Entries provided
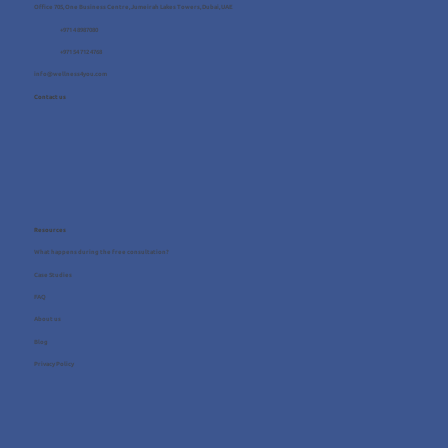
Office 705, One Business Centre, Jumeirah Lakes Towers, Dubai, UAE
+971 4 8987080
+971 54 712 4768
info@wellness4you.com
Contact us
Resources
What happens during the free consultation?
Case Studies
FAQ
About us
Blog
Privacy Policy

Action item
From the rows above, extract each line that contains the word "What".

Output for this task
What happens during the free consultation?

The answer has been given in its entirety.